Snowe, the Ranking Republican on the Senate Committee on Small Business and Entrepreneurship, said she held the meeting to “get a sense of what’s happening on the ground on Main Street” heading into 2010.
“What is happening with small businesses, what needs to be done, what we should do in the future?” she asked. “As small businesses, you’re the ones who are going to lead us out of the economic recession and certainly lead us on the road to economic recovery.”
Snowe said uncertainty in the small business community about how emerging Washington policies, particularly health care, may impact them, is preventing investment in job creation.
“We should be much more conservative in that effort in terms of everything we do and evaluate it with respect to the effect it will have on small businesses and generating jobs in the economy; that’s a problem, it’s a huge issue, and I’m hearing this all over the place,” she said.
Representatives from Maine’s banking community, the Androscoggin County Chamber of Commerce, the Androscoggin Valley Council of Governments and the U.S. Small Business Administration also joined Snowe on a panel that spent more than an hour fielding questions from the audience.
John Kendall, president of CHIPCO International in Raymond, said the problems he’s encountering are entirely predictable, and facing countless businesses, but he’s at a loss as to how to fix them
“When you’re sales drop 20 to 30 percent in 2008 and 2009, you laid off people, you had salary and wage cuts, all the things that you read in newspapers,” he said. “And then you go back to the bank, whether it’s Camden National or some other bank, and you talk to them about getting a loan. You have no assets which are not already pledged. When you go back to see whether your assets have any equity, those assets are now depressed in this economy. So you are in a box that you cannot get out of.”
Kendall said it’s a “horrendous environment” to get new equity.
“The small business owner spending a number of days in meetings in front of bankers, who go through three and four levels of loan approvals to finally get turned down to start the next one is not a happy one,” he said.
Chris Pinkham, president of the Maine Association of Community Banks, said Maine’s banks are strong and want to lend, but are facing stringent regulations as blow-back from the financial crises of 2008.
“The banks that you know here in our state haven’t changed our underwriting standards, what’s changed is a lot of sources for loan money in other parts of the industry have disappeared,” he said. “What’s happened to us is that the regulators, in responding to the 100-plus institutions that have failed around the country have come in with very aggressive standards by which they are reviewing loan portfolios.”
Pinkham said one direct impact in Maine has been the additional premiums required by the Federal Deposit Insurance Corporation, an independent agency that insures bank deposits.
“Because of the failures around the country, banks have had to pay additional premium into the funds,” he said. “At the end of 2009, we were required to pay three years’ advanced premium into the fund — a bank like Bangor Savings Bank with $2 billion had to write a check for $10 million on Dec. 31. That’s money we had to take right off the bottom line.”
Snowe said she hopes to work with the Obama administration when Congress reconvenes later this month to put together legislation to spur job creation.

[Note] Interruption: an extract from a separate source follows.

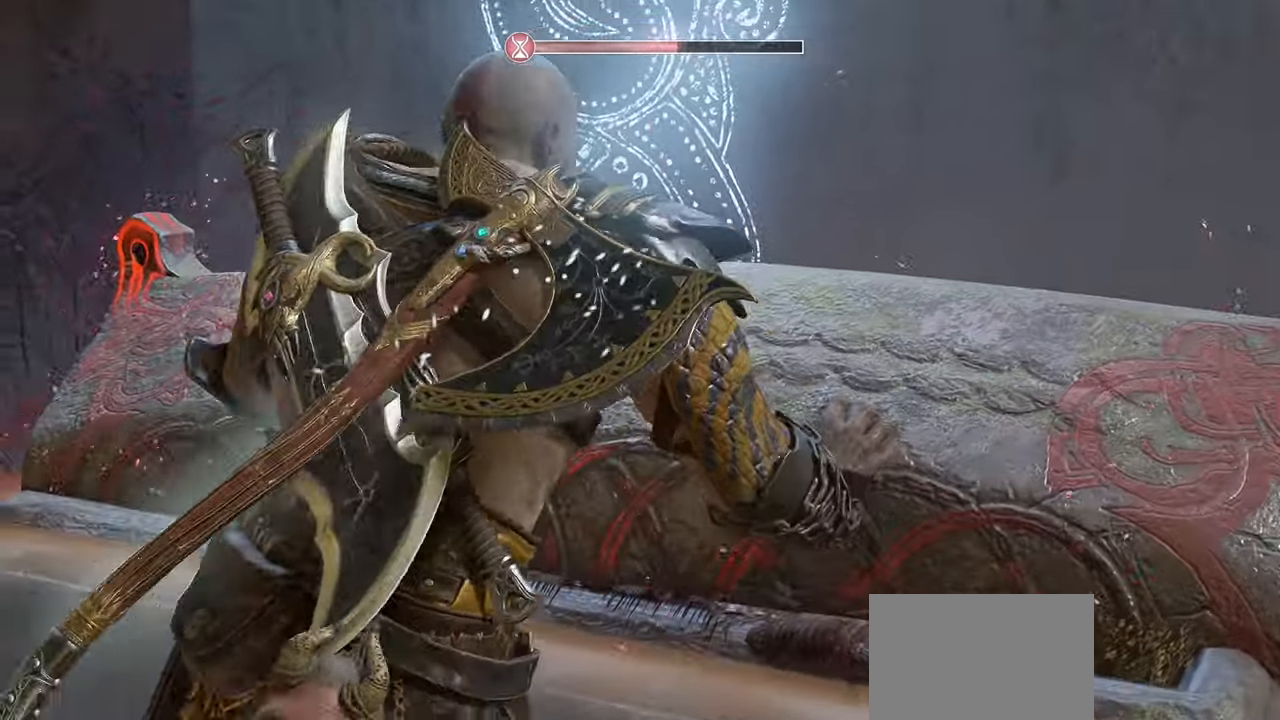
Gameplay with a controller (PlayStation layout); each line is a JSON object with the inputs held at the frame after it. "events" lists button and stick changes between this image and that frame as [ms after this image, input, new state], when the widget could be followed in between.
{"buttons": [], "left_stick": "center", "right_stick": "center", "events": []}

She hopes to incorporate some ideas she’s already drafted, such as expanding a pair of SBA loan programs and making permanent a now-expired provision from the stimulus package that allowed small businesses to write off up to $250,000 in operating expenses in a given year.
“Pro-growth tax incentives, those are absolutely essential,” she said, adding that she has written to Obama officials requesting they explore the idea of using unobligated stimulus fund dollars to pay for any job creation initiative.

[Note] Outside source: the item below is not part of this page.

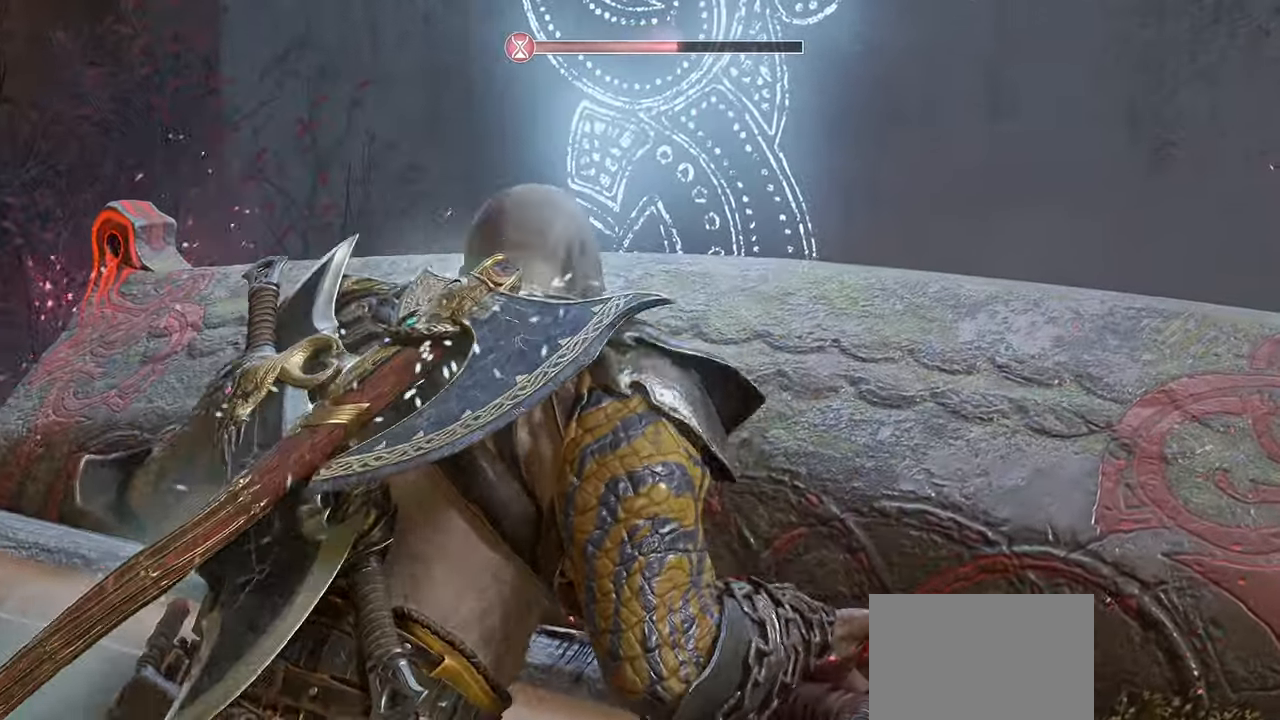
{"buttons": [], "left_stick": "center", "right_stick": "center", "events": []}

The House passed a jobs package before they adjourned last December.
In order to effectively stimulate the economy and spur job growth, Snowe said Washington has to focus on small businesses.
“We may be wishing in Washington that things are going to be turning around, that there’s going to be an economic rebound as time goes on. But the fact is, you’re dealing with realities here on the ground that the lending is not happening,” she said. “That is something that we are clearly going to have to address and wrestle with, because without that lending and without certainty in Washington about policies, because policies do make a difference.”